Les arbres forts meurent debout

op 23 mei 2014 12:49 Communiqué

Les arbres forts meurent debout

Je n'ai jamais connu quelqu'un comme Jean-Luc Dehaene. Direct et authentique, foncièrement honnête, d’une intelligence brillante, un scout au service du bien commun, d’une loyauté sans faille, et toujours prêt. Le meilleur et le plus grand Premier ministre belge, qui a fait de son gouvernement une équipe soudée par la confiance, qui pouvait s’effacer devant les autres tout en leur prêtant son soutien, même au cours des dernières années. Il était un exemple pour chacun, et je l'ai toujours cité en premier quand on me demandait de nommer un modèle.
Les arbres forts meurent debout. Ils demeurent un exemple jusqu’à la fin. Ils donnent du courage au lieu d’en demander. Ils ne prennent pas congé, mais ils sont des témoins affectueux, on ne sait jamais. Ils ne donnent pas de conseils, ils racontent un message, qui apparemment n’engage à rien, mais qui est profondément engagé, ne serait-ce que par le passé marqué par les rudes intempéries qu'ils expriment.
Jean-Luc Dehaene incarnait la force. Une écorce rugueuse, mais un cœur d’or. Après son examen de conscience, portant sur toute une vie, il concluait : « Je ne dois m'excuser envers personne. » Il tirait un gouvernement, un parti, un pays, même s'il n'en était pas le chef, le premier ministre ou le président. Ensuite, il soutenait et poussait si fort qu'il tirait de nouveau, sans que personne ne le voie, mais il le faisait volontiers. Être vu ne l'intéressait pas. Du moment qu’il puisse bien le faire. Parce que tout le monde comptait pour lui, il ne faisait pas de différence entre les gens. De la force pour dix, de l'intelligence pour beaucoup plus encore, et le courage de toute une armée.
Un arbre, c’est ce qu’il était. Un hêtre rouge, avec des racines profondément ramifiées, qui derrière un feuillage dense observe les étoiles, pour voir loin devant la voie à suivre. Pour ensuite se retrouver avec les pieds bien sur terre, et avancer, toujours avancer.
Chef de cabinet dans les années 70, ministre dans les années 80, Premier ministre dans les années 90, grand leader européen dans le 21e siècle. Quel président aurait-il fait pour la Commission européenne ! Dehaene après Delors, l'Europe aurait été tellement mieux armée contre la crise financière. Mais il s’est satisfait de la Belgique, et a néanmoins réformé l’Europe et étayé son parti.
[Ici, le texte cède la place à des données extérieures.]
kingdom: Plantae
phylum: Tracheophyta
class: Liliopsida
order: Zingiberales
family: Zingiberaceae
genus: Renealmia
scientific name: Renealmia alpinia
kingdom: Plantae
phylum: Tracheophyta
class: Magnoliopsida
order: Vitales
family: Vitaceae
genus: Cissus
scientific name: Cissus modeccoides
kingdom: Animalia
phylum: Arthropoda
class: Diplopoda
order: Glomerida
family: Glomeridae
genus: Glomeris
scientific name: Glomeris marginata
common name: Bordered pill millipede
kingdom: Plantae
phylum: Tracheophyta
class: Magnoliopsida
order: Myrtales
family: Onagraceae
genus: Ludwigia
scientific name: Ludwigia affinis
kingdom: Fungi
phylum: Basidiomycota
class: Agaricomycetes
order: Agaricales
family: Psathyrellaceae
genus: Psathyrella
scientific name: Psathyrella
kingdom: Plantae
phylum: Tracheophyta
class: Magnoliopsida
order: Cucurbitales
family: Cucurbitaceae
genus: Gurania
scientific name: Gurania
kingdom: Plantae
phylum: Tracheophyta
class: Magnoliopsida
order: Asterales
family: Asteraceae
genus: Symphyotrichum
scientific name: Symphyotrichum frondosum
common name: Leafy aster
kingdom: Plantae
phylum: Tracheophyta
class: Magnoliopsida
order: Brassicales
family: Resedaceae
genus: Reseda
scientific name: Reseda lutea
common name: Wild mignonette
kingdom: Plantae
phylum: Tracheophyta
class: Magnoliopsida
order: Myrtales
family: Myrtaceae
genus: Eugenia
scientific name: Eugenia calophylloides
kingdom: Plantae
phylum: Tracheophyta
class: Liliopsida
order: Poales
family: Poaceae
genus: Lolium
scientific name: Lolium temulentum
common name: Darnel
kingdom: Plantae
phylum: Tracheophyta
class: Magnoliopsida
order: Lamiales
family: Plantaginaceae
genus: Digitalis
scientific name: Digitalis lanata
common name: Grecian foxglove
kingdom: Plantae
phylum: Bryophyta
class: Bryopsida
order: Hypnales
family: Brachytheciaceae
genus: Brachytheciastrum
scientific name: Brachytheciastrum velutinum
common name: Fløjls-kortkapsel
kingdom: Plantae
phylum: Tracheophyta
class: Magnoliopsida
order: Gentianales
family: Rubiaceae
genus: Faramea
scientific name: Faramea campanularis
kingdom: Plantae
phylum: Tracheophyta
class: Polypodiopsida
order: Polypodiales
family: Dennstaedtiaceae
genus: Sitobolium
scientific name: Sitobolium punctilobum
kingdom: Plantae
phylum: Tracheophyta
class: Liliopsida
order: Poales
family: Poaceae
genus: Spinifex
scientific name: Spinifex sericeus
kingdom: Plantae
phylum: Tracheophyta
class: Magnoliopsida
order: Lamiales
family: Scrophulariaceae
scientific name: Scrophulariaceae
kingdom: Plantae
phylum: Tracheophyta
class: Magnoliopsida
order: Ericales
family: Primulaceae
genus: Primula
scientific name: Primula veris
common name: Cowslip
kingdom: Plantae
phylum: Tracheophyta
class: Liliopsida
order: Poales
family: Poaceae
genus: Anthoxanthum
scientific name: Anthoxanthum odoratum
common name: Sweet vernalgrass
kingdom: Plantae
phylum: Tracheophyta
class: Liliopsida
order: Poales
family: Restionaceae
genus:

J'aime raconter deux anecdotes qui dépeignent bien Jean-Luc. La première se situe aux élections de 2003, où après une dure cure d'opposition de quatre ans, nous espérions reconquérir le terrain perdu suite à la crise de la dioxine. J’avais été sollicité par Stefaan De Clerck pour pousser la liste des suppléants au Sénat. Très perplexe, car je voulais aider, mais je craignais de ne pas être très efficace, je me suis rendu à l'hôtel de ville de Vilvoorde. Le bourgmestre Dehaene m'a conseillé de m’abstenir: je devais m’épargner pour quand ils auraient vraiment besoin de moi. Alors que plus tard ce jour-là je rentrais à Louvain, j'ai entendu à la radio que "ma" place sur la liste des suppléants serait occupée par Dehaene. J'ai été soulagé, et le parti a été enchanté. J'ai appris plus tard qu’Herman Van Rompuy – qui attendait son tour après moi dans la salle d'attente à Vilvoorde – avait su le convaincre.

La deuxième anecdote ne date que de quelques semaines, et est liée à notre congrès électoral du 26 avril 2014. Dans la salle du bas du Concertgebouw de Bruges, j'ai soudain entendu scander « Koen », avec insistance et à plusieurs reprises. C'était Jean-Luc qui, alors qu’il venait d’être opéré, tentait de me rattraper avec les caméras dans son sillage, afin de me faire bénéficier de l’attention de la presse. Nous avons bavardé devant les caméras et, avec Célie, nous sommes allés à l'étage et avons bu un café. Il était le héros de notre congrès électoral. A la fin, il m’a serré la main et dit avec bonhomie: « Vas-y maintenant, frappe un grand coup ! » Je n’y manquerai pas, Jean-Luc; et merci pour tout. Mon plus profond respect et toute ma sympathie pour Celie, Tom, et toute la famille.